In the planning and contracting stage, this allows each stakeholder — municipalities, committees, staff and potential contractors — to clearly see where they fit in and how they are expected to work together. In turn, this lowers barriers to entry for companies and nonprofits that provide expert services, but may not be familiar with all stages of CCA implementation. This will enhance competition under the RFP process, lowering prices bid and the overall quality of services from which to choose.

In the implementation stage, the Gantt is a powerful management tool for senior staff and key contractors to remain on-course, prioritizing the resolution of any issues that threaten to delay the critical path, or adapting as the critical path changes in response to real-world conditions.

Single RFP for All Services:

Forthcoming August 2017

As articulated in the SBCP Business Plan, all services necessary to implement and operate the agency will be contracted for under a single Request for Proposals.

A wide variety of RFP and contracting best practices have been synthesized and explained to support this final deliverable. As one 40-year public power veteran commented in endorsing SBCP, “It is refreshing to see a Plan that also details the technical scope of services to be requested, the proper RFP structure to be used, and a solicitation process designed to be expertly-informed and transparent.”

As a selection of these best practices:

  1. The draft RFP will be made available for review and comment by prospective bidders in a transparent and public process, prior to being finalized by the Advisory Committee and approved for release.
  2. The draft and final RFP will be accompanied by substantial background material, including the SBCP Gantt Chart, and widely advertised. This broadens the pool of prospective bidders, by demonstrating the structure and goals of the SBCP CCA and how all stakeholders are expected to work together to launch the agency —without requiring each contractor to expend substantial resources in researching this. Providing these materials lowers the barrier to entry for otherwise-expert companies that do not fully understand the CCA process.
  3. A full suite of energy risk management services will be requested, and specialized functions necessary to support Distributed Energy will be included across planning, program design, procurement, contract management, market operations & settlements, data and billing management, rate design and customer engagement functions. (As explained in the SBCP Business Plan “Distributed Energy” chapter and in the “Operational Model” in the appendix.)
  4. The RFP will cleanly separate the scopes of work requested as appropriate — i.e. dissimilar services will not be combined into a single scope of work, as this would artificially preclude or advantage certain companies.
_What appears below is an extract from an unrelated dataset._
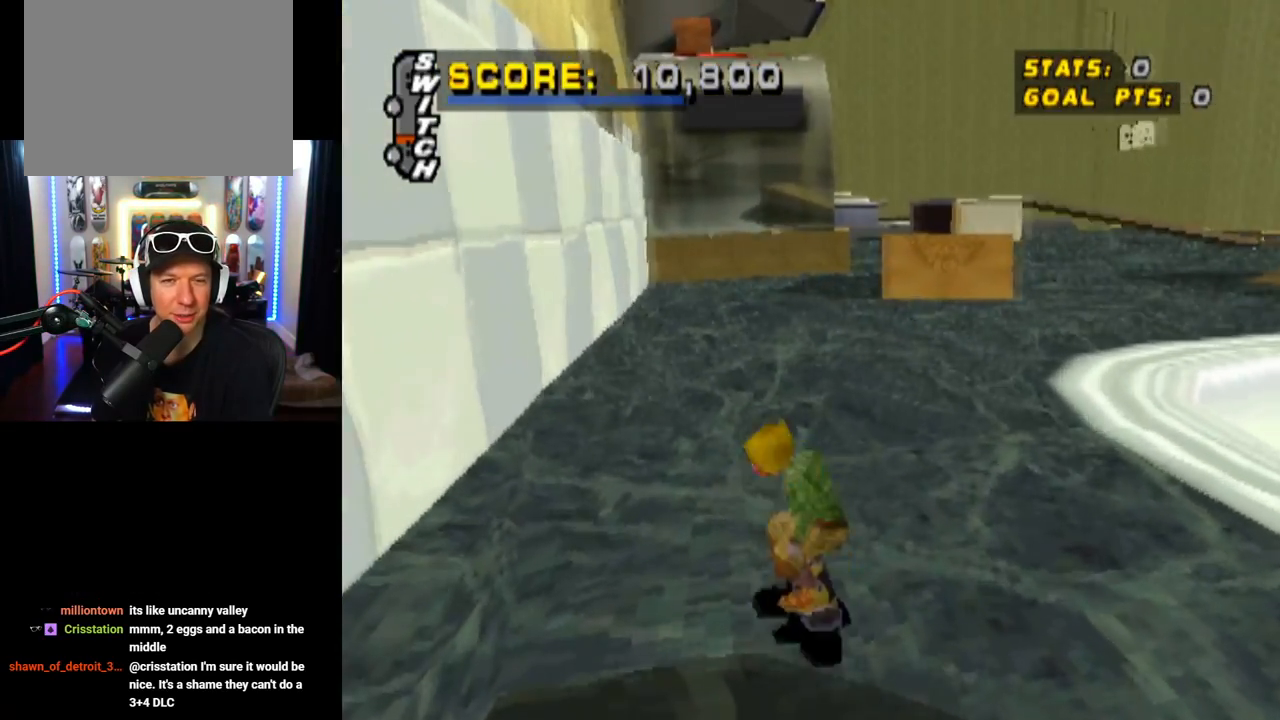
{"buttons": ["CROSS"], "left_stick": "center", "right_stick": "center", "events": [[384, "DPAD_DOWN", "up"]]}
Additionally, by standardizing the response format and pricing for each scope of work, the CCA will be able to compare bid responses ‘apples to apples’ on a competitive basis.
    • This structure allows the selection committee to pick and choose the best contractors.
    • Teams may submit bids for one or more scope of work, and single companies may bid individual scopes of work.
    • However, the selection committee will not be bound to the teaming arrangements proposed by contractors across multiple scopes of work (teaming agreements to provide a single scope of work will not be broken apart).
  5. Scoring criteria will be made explicit, and at-risk contracting will be required for core services (and given preferential scoring for support services).
  6. The subsequent interview and contracting process will include live demonstrations for key operational systems, allow sufficient time for a credible review of respondent’s technical capabilities.
  7. The selection committee will include members of the public and power industry experts with operational experience, in addition to the SBCP Executive Director.

These and other important RFP design and contracting process best practices are detailed in the SBCP Business Plan, chapter “Contracting for Services” and appendix “Best Practices in RFP Design”.